Che mondiale quello dell’82’, scolpito letteralmente nella memoria. La tripletta di Rossi al Brasile; l’urlo di Tardelli che diventò l’urlo dell’Italia intera; il rigore sbagliato da Cabrini nella finale; la freddezza e la finezza del terzo gol alla Germania di Altobelli. Una Nazionale in silenzio stampa, offesa e sbertucciata, con scarso seguito popolare, arrivò di fronte agli “dei del calcio”: il Brasile di Zico, Socrates, Falcao, Eder, Junior, piazzò quattro gol, uno dei quali annullato ancorché regolare, capì di essere la squadra più forte e vinse il mondiale.
Anche allora c’era un calcio “malato”. L’Italia usciva dallo scandalo delle scommesse che aveva investito molte squadre di club e giocatori illustri. Lo stesso Paolo Rossi, capocannoniere del mondiale, veniva fuori da quella brutta vicenda. Anche allora il calcio era una macchina che muoveva affari e miliardi. Non come oggi certo, ma era tutt’altro che passione e poesia. Eppure, questo non ha impedito ad un Paese intero di identificarsi con quei ragazzi, di tifare e commuoversi con loro, di sfilare in milioni per le strade e di gettarsi alle spalle, in quel “baccanale di massa”, uno dei periodi più orrendi della propria storia: gli anni di piombo e il terrorismo.
Perché nel calcio c’è tutto questo. Sentimenti individuali e rituali di massa, coinvolgimento personale e voglia di emozioni condivise. C’è un’identità collettiva, sterile e superficiale quanto si vuole, che ritrova caparbiamente la voglia di riemergere in noi Italiani. C’è qualcosa di profondo e non sempre spiegabile che ci fa tornare bambini anche quando siamo adulti da un pezzo, e siamo consapevoli che fra la nostra passione e il calcio professionistico c’è una zona d’ombra fatta di tifo violento, giri di denaro vertiginosi, sponsor miliardari, affari opachi e corruzione.

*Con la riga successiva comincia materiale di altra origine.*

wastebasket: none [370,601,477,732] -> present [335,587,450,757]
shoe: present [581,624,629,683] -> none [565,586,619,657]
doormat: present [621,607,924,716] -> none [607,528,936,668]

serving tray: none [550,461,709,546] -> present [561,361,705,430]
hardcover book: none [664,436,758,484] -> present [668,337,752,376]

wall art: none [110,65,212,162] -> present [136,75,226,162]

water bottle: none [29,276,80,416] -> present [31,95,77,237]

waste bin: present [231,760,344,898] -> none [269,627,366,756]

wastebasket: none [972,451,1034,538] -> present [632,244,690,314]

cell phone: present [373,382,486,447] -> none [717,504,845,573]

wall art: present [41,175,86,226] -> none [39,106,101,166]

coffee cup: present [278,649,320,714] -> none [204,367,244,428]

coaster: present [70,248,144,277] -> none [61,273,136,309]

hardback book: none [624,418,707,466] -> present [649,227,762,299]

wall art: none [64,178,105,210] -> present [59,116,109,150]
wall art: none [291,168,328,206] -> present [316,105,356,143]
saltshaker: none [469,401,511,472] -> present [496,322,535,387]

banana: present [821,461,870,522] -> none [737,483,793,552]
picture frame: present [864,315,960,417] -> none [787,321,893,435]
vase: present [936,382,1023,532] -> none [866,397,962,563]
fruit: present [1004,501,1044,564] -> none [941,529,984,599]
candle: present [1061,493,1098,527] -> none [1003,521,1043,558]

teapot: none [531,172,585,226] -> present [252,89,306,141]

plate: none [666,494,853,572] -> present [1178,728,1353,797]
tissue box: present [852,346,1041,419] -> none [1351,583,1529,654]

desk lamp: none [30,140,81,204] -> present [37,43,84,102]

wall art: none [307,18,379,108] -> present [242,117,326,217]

Forse è questa dimensione profonda che la Nazionale di Conte è riuscita a risvegliare. Una Nazionale senza grandissimi campioni e senza “prime donne”. Una “squadra operaia”, come si diceva un tempo quando la classe operaia era forte, che fa del collettivo, del sacrificio e della capacità aggregativa le sue armi vincenti. Forse, senza alcuna retorica, è qui che ci siamo appassionati a questa squadra, la dove ci ha mostrato che dalle difficoltà si esce unendo le forze e non soltanto con gli acuti individuali.
Certo ognuno di noi sa che ci sono problemi molto più importanti. Dopo la partita con la Germania ci siamo trovati a provare il dispiacere futile per l’ uscita dell’ Italia dall’Europeo e il dolore profondo per i morti dell’attentato terroristico a Dacca. È questo, purtroppo, appare sempre di più il segno dei nostri tempi. Il segno di un mondo nel quale “l’ambiguità e non l’armonia” è il tratto di fondo. La cosa più importante comunque, è non rassegnarsi mai, anche nel piccolo, ad un mondo siffatto.